Adrenaline, Cigital Team to Make Software 'Behave'
Martin Kady II
August 2, 2001; Page 7
Two Washington-area software consultants, The Adrenaline Group and Cigital, are launching a service that sounds sort of like a "Ghostbusters" for software boogeymen.
Adrenaline and Cigital plan to announce July 30 that they have teamed up to create a service called Technology Project Rescue, a service that does just what it says -- saves failing software systems.
We're not talking about simple consumer applications like Microsoft Windows or Adobe Acrobat. D.C.-based Adrenaline (www.adrenaline.com) and Dulles-based Cigital (www.cigital.com) say they're targeting massive, customized software projects undertaken by major corporations. The rescue team will target projects that cost $10 million or more.
Adrenaline CEO Scott McLoughlin says the companies debated over the term "rescue" versus "recovery" in naming their service.

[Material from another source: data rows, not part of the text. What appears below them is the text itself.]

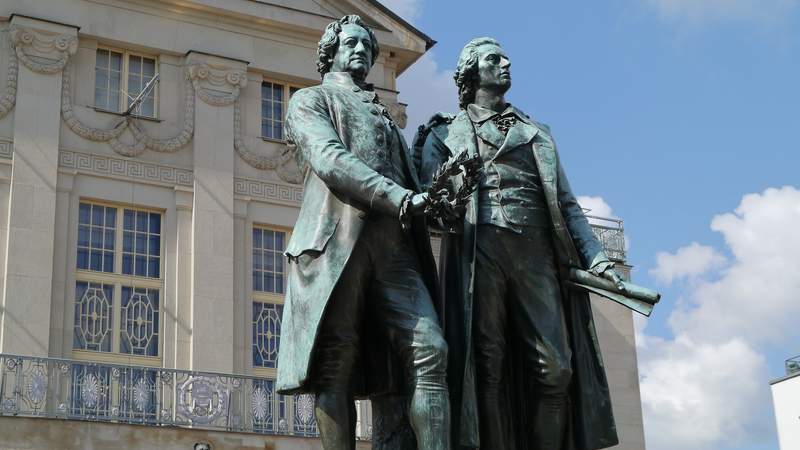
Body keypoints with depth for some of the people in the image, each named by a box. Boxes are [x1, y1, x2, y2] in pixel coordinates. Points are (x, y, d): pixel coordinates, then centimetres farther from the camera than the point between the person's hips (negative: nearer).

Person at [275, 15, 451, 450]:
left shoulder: (384, 116, 36)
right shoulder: (311, 99, 15)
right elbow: (330, 159, -4)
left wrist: (433, 203, 7)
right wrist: (399, 197, -17)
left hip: (393, 244, 5)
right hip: (337, 239, -5)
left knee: (429, 350, -12)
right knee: (336, 363, -11)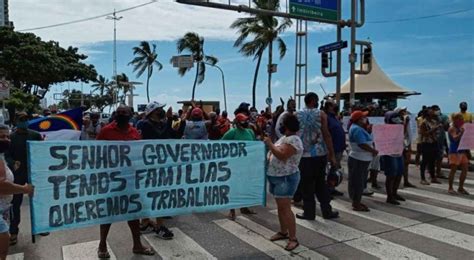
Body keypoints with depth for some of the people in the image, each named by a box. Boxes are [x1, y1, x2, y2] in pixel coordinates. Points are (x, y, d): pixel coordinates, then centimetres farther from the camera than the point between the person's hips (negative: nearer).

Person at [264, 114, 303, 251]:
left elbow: (282, 155, -28)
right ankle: (283, 232, 27)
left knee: (285, 208, -10)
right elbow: (276, 152, 22)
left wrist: (269, 144, -22)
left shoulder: (293, 139, -17)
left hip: (286, 178, -10)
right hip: (276, 177, 10)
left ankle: (293, 239, -3)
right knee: (280, 207, 15)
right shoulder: (284, 137, 13)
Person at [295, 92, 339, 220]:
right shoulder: (321, 114, -2)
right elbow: (326, 135, -7)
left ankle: (309, 212, 12)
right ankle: (327, 211, 19)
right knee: (321, 183, 14)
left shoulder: (297, 115, 3)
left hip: (303, 154, 0)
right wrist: (332, 154, -3)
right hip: (320, 153, 0)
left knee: (306, 184, 7)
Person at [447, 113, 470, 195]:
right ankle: (450, 188, 5)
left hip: (462, 151, 8)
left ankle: (461, 188, 17)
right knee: (453, 169, -5)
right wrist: (461, 132, -30)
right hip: (454, 151, -8)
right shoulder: (452, 128, -8)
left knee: (465, 169, 5)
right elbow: (455, 138, -21)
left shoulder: (461, 128, 15)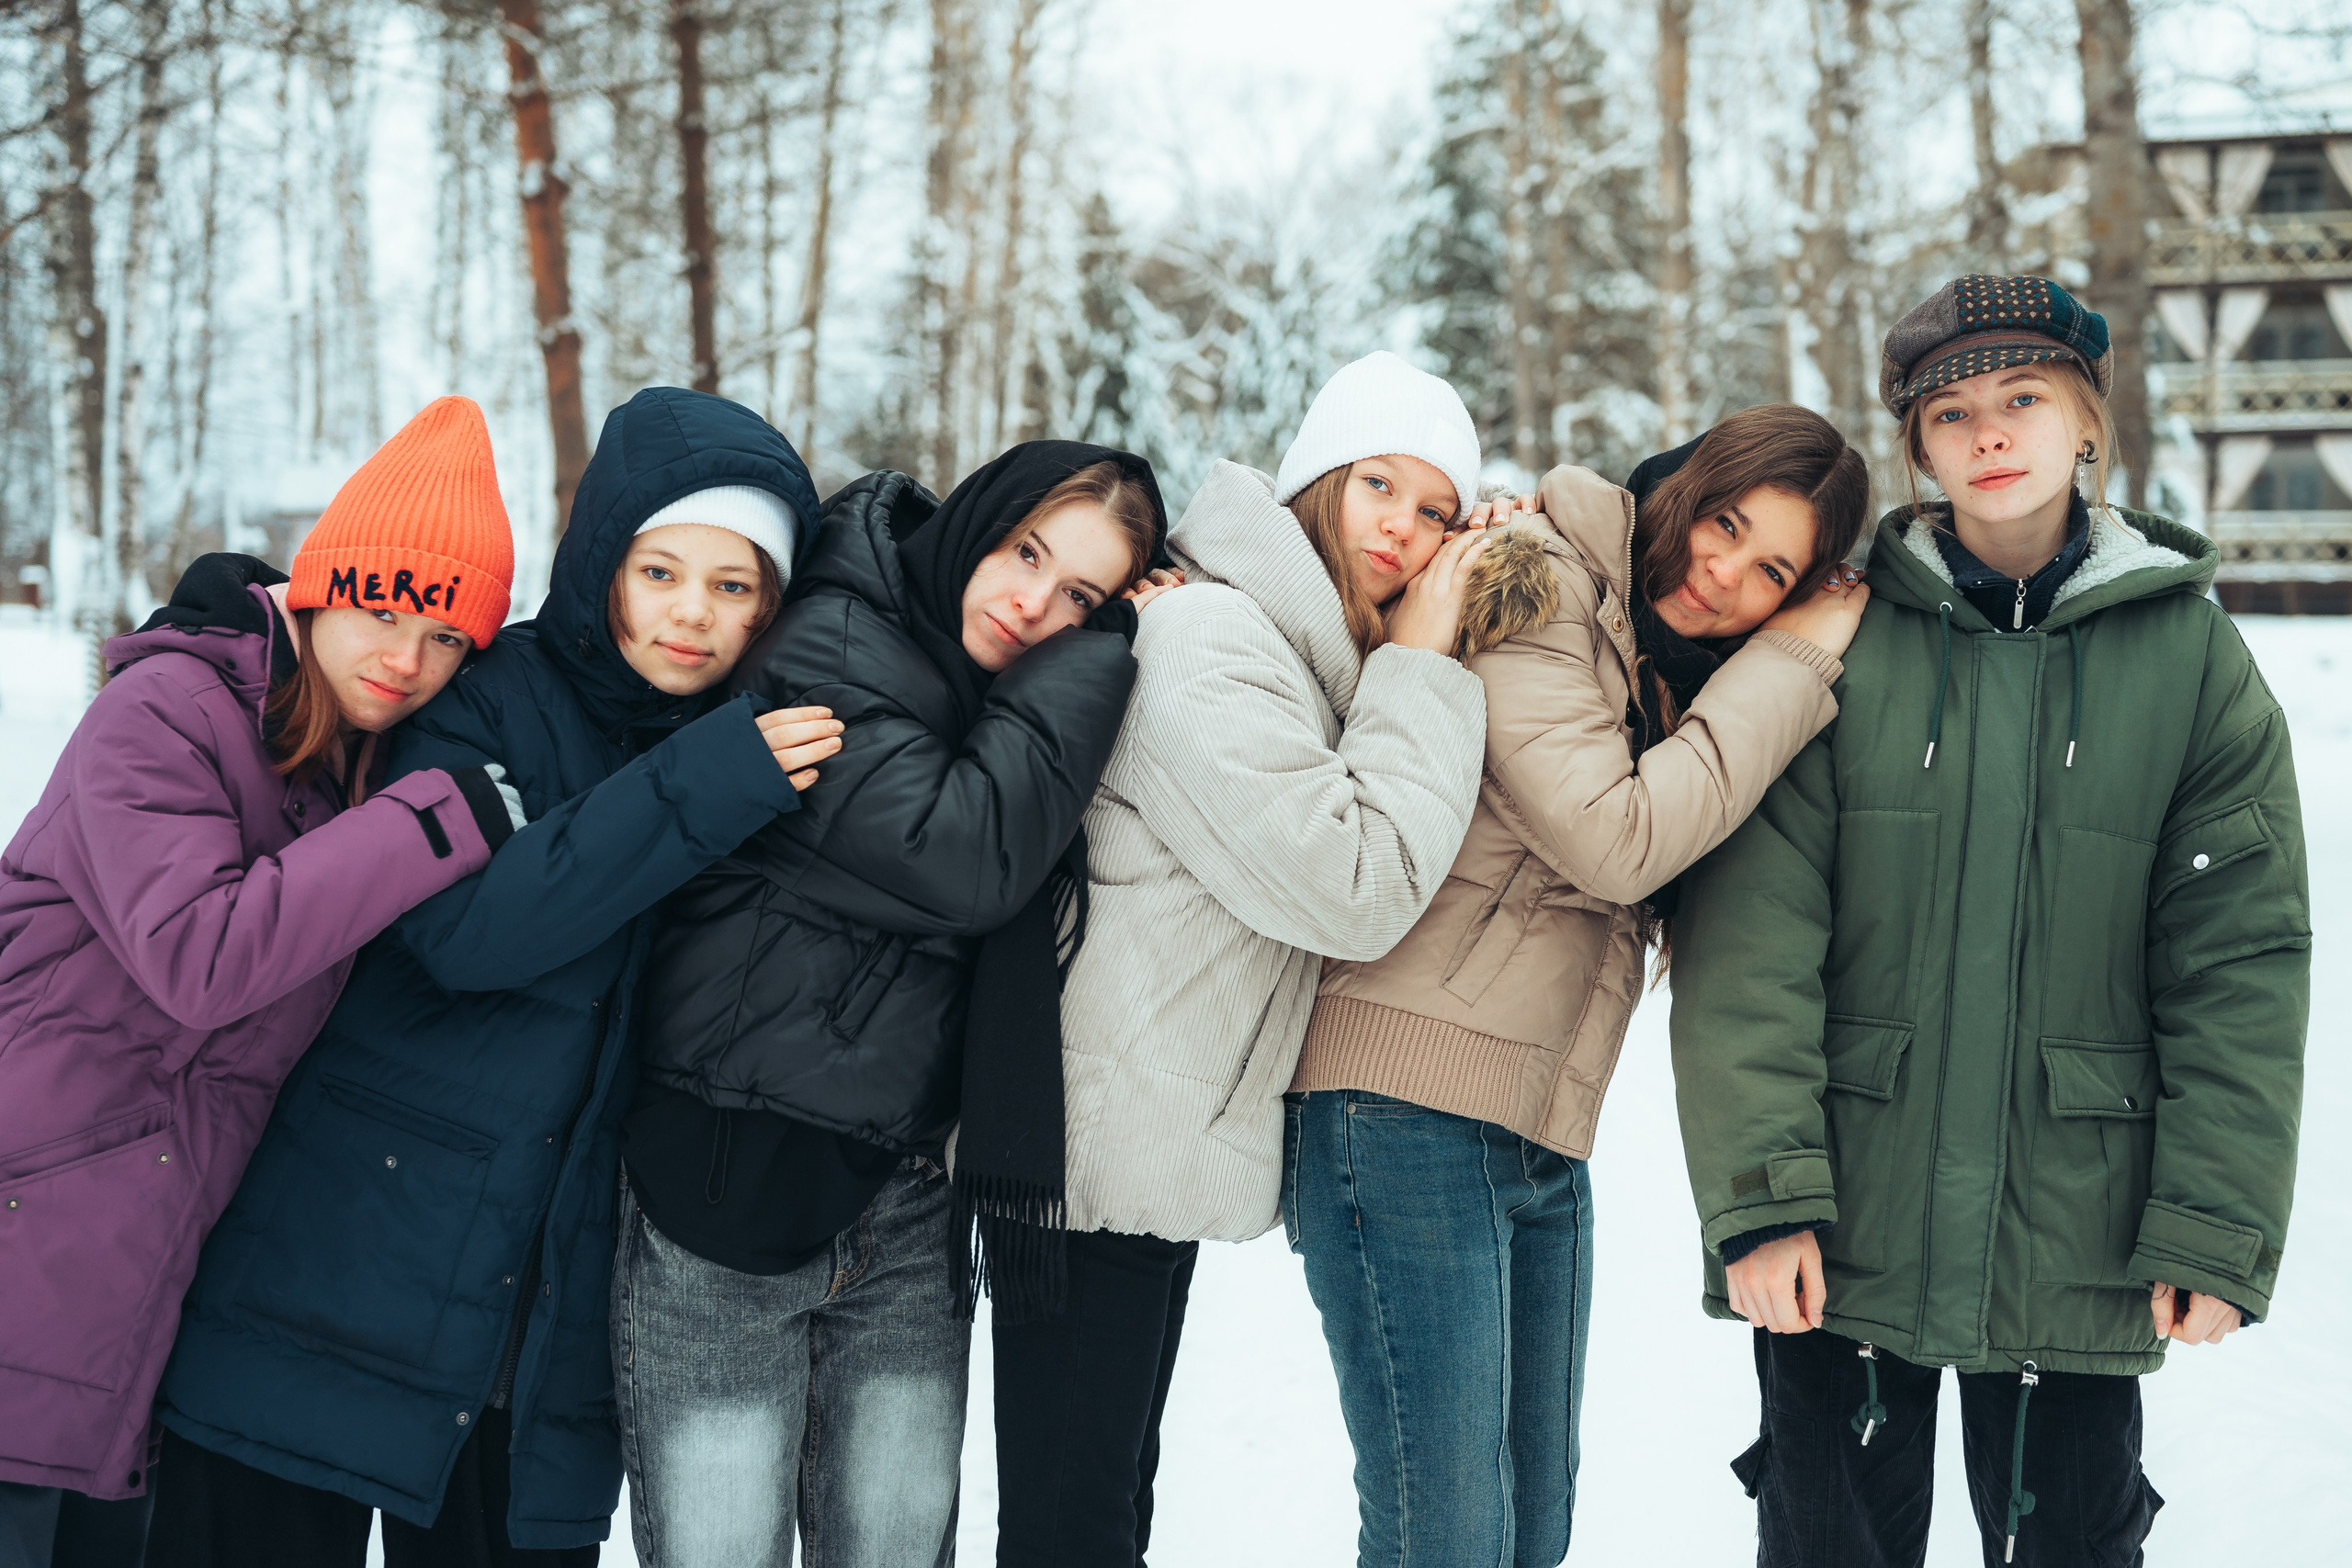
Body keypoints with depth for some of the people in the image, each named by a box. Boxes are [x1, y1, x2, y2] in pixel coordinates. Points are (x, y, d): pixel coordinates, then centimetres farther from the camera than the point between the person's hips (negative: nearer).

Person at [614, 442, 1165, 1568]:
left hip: (909, 1211, 6)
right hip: (729, 1186, -6)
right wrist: (1092, 668, -14)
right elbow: (967, 859, -22)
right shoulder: (830, 646, -11)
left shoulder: (1016, 706, 12)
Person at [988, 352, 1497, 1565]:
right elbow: (1354, 892, -22)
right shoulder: (1205, 636, -18)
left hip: (1157, 1138, 11)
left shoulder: (1308, 656, 15)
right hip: (1109, 1141, -11)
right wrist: (1420, 670, -14)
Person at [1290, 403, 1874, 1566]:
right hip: (1410, 1109, -9)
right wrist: (1791, 667, -9)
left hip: (1546, 1139, 9)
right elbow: (1615, 846, -17)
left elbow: (1689, 893, 5)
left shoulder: (1683, 675, 17)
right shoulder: (1535, 591, -8)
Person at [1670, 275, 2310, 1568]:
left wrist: (2218, 1230, -5)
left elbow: (2240, 962, 1)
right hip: (1844, 1234, 0)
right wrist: (1760, 1194, -14)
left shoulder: (2191, 656, 2)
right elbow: (1749, 937, -7)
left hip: (2081, 1252, 1)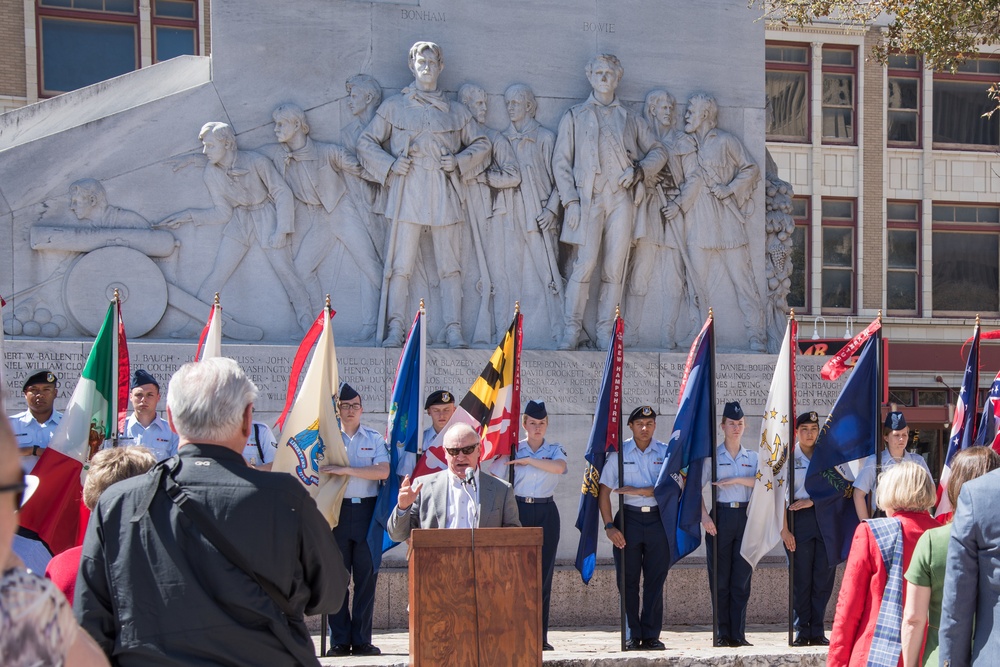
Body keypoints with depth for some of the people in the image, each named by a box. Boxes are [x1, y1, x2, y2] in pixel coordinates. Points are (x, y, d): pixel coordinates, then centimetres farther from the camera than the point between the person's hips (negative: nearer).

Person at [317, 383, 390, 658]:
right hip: (337, 510, 0)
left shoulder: (374, 438, 8)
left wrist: (345, 469, -15)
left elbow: (383, 471, -7)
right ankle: (339, 640, 3)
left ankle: (361, 639, 3)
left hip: (367, 509, 0)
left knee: (367, 576, -1)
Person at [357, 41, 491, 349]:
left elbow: (481, 144, 21)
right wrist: (390, 164, -3)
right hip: (407, 193, -1)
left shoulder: (456, 111, 17)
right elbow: (366, 142, 13)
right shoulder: (394, 106, 13)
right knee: (401, 264, -6)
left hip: (444, 195, 1)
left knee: (450, 265, -1)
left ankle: (454, 330, -1)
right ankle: (396, 329, -4)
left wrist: (459, 162, 3)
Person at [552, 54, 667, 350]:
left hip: (622, 199, 2)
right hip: (589, 199, -2)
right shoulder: (574, 116, 14)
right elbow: (561, 161, 7)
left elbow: (658, 150, 20)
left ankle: (605, 330, 3)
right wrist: (570, 201, -5)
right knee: (585, 263, -13)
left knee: (615, 267, -1)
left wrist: (639, 170, -1)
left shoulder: (631, 118, 19)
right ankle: (572, 328, -5)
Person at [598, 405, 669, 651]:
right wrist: (609, 526, -7)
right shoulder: (619, 453, 4)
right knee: (628, 580, 0)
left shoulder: (666, 453, 6)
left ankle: (651, 635, 7)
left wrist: (637, 491, -13)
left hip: (657, 520, 1)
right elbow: (604, 492, 1)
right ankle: (633, 635, 8)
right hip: (628, 519, -1)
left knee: (655, 580, 1)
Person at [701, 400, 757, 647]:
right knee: (720, 579, -1)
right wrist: (704, 516, -13)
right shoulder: (712, 456, 5)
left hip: (746, 517, 2)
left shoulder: (752, 457, 13)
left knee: (742, 578, 1)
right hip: (721, 517, -2)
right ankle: (722, 633, 5)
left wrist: (737, 480, -16)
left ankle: (738, 634, 5)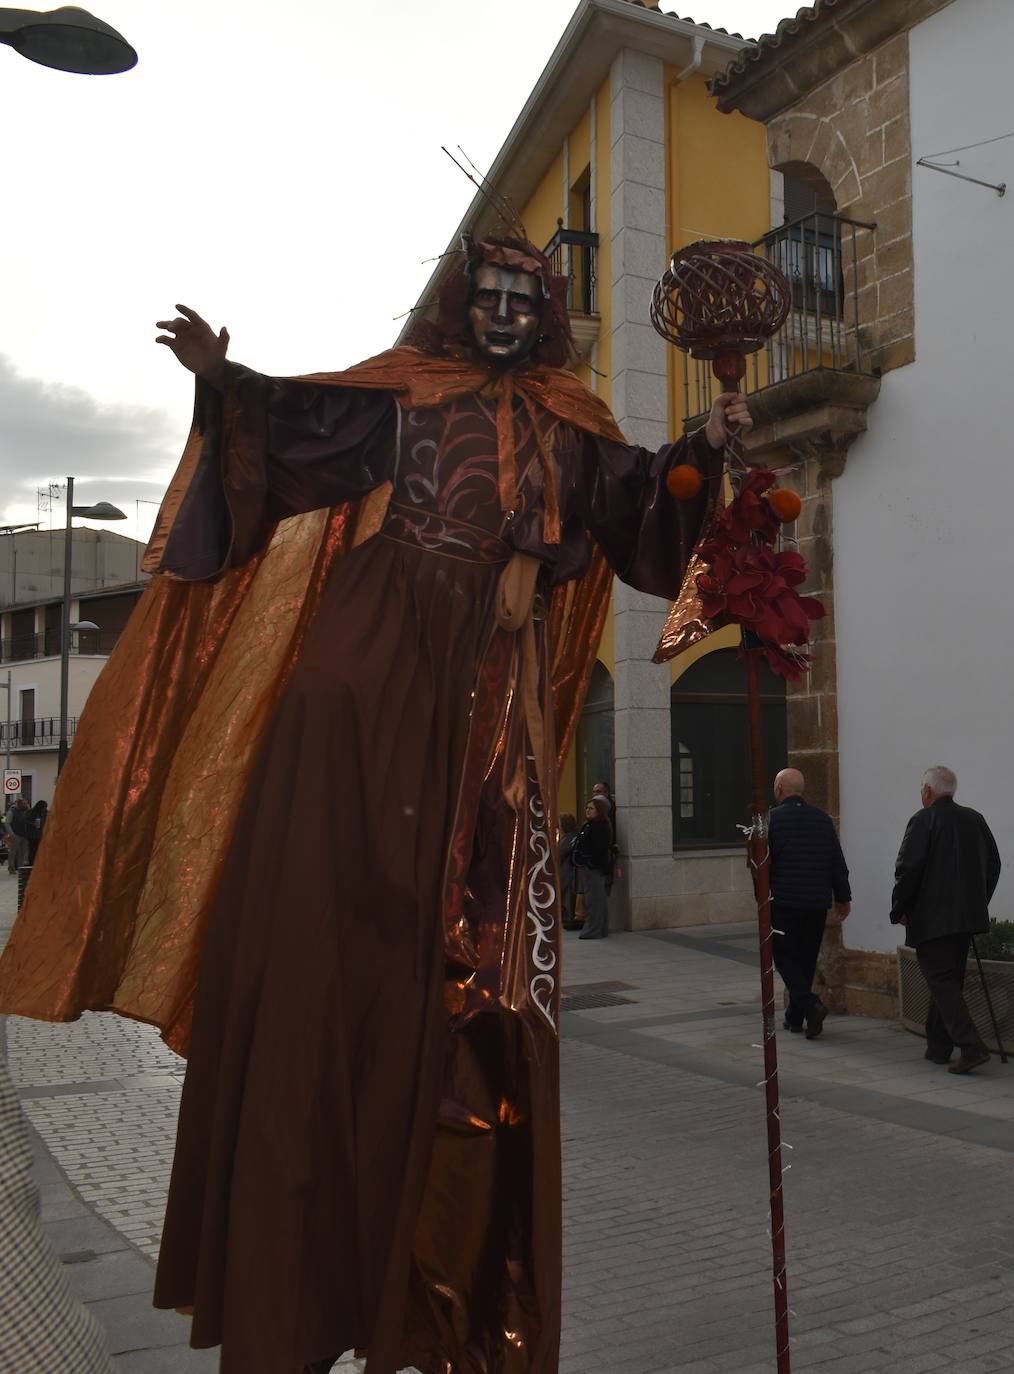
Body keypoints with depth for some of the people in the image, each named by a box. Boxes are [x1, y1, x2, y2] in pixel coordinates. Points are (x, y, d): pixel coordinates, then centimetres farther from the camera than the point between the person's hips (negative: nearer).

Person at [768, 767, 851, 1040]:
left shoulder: (771, 819, -8)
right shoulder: (823, 819, 6)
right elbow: (837, 862, 8)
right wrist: (842, 896, 16)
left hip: (783, 902, -5)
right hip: (817, 903, 5)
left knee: (785, 957, 4)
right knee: (806, 958, 14)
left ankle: (809, 1004, -16)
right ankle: (795, 1017, 20)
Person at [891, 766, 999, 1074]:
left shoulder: (923, 820, -10)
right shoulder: (975, 819, 10)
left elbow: (908, 868, -16)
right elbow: (993, 864, 14)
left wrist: (899, 910, -4)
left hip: (931, 918, -7)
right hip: (967, 916, 7)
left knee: (942, 982, -5)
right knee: (949, 981, 16)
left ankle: (972, 1047, -16)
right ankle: (938, 1047, 22)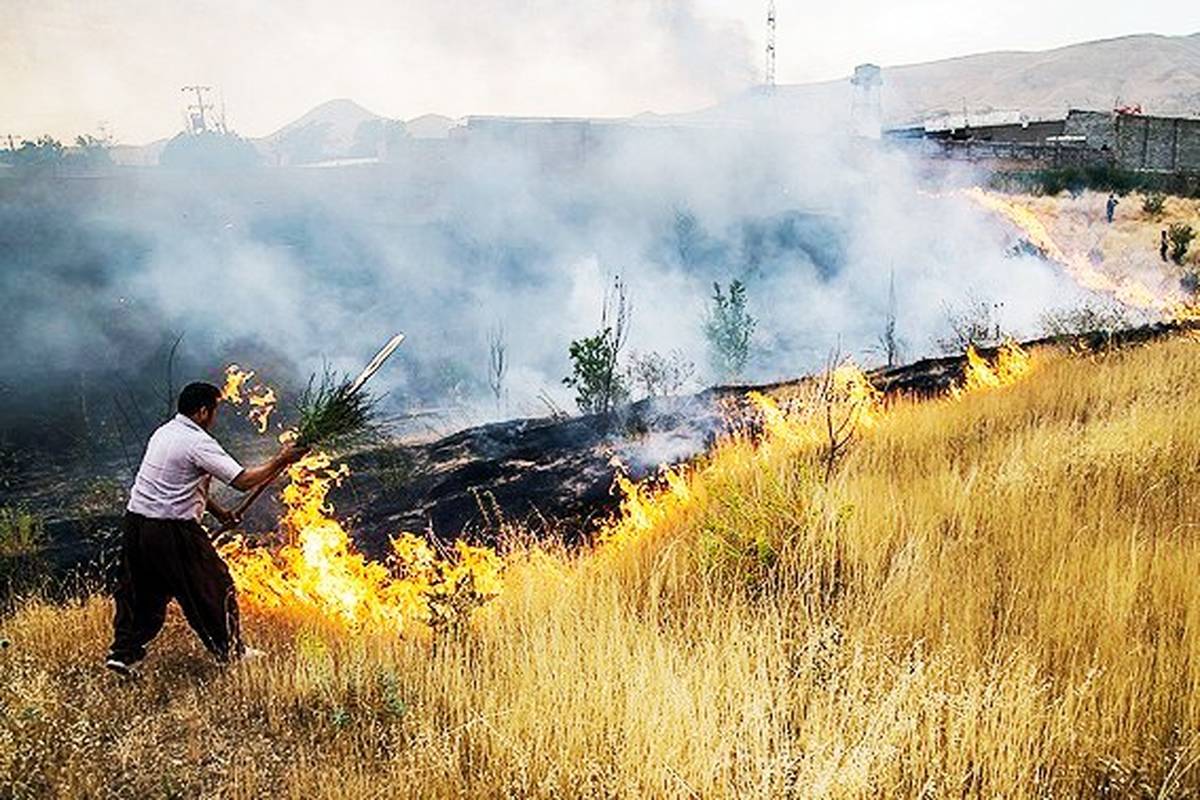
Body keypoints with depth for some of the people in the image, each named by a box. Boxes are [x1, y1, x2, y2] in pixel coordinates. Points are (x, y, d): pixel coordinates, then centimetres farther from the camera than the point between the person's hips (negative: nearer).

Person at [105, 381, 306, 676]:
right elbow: (243, 481, -21)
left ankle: (123, 651, 15)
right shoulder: (198, 444, -15)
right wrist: (280, 461, -10)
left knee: (141, 592, 19)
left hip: (135, 522, 8)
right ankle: (230, 652, 20)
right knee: (215, 586, 9)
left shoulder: (163, 433, 13)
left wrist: (216, 511, 24)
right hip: (172, 532, -8)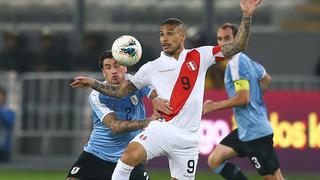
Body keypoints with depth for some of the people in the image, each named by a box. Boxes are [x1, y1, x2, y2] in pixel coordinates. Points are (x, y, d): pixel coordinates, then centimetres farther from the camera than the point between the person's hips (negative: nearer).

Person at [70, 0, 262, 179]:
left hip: (188, 138, 0)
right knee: (129, 157, -26)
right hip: (161, 129, 0)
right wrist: (93, 83, 1)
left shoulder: (199, 57, 7)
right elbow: (121, 91, 13)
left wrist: (247, 16, -5)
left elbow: (237, 46, 5)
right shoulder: (152, 68, 9)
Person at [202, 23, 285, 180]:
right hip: (244, 131, 10)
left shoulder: (236, 62, -15)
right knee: (214, 160, 8)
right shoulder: (244, 60, 13)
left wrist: (214, 106, -15)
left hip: (255, 133, -10)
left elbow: (243, 98, -23)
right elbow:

"The idea of 'rescue' has more action to it, while 'recovery' has an abstract genteelness to it," McLoughlin says. "The idea is to help Fortune 1000 enterprises implement practices that will rescue large, mission critical software applications that are late, over budget or have endemic quality problems."
The two companies already have a team of about 20 software engineers for Technology Project Rescue. The team is sort of "on call" to come in and save these multi million dollar projects from being late or failing. Adrenaline brings to the table a specialty in software project management and application development while Cigital is best known for looking at software and making risk assessments.
"We make software behave," says Cigital CEO Jeff Payne. "Our business has always been about helping people and fixing problems."
The rescue team figures it will generate $2 million to $3 million a year per project; the revenue split will depend on the project. The team will essentially come in, assess the problem and try to fix the software, while working with the existing project team.
The problem is one that costs corporations billions per year. According to an estimate by the Standish Group, nearly 74 percent of customized, enterprise-level software projects are done wrong or done late. Overall, corporations worldwide spend $350 billion a year developing customized software.
Although the software that corporations develop for internal use may not have the household names that consumers have come to know, they are the applications that run the guts of businesses these days.
There have been many high profile software failures in the past year that highlight what can go wrong with customized software. I2, a supply chain management firm, was blamed for Nike's profit shortfall earlier this year. Hershey's had a software failure that cost $200 million in revenue last year. And the NASA Mars Lander crashed as a result of one bad line of software code, costing NASA $360 million.
The value proposition is obvious," McLoughlin says. "The clients are about to throw away $20 [million] or $30 million on a project and we come in to rescue it."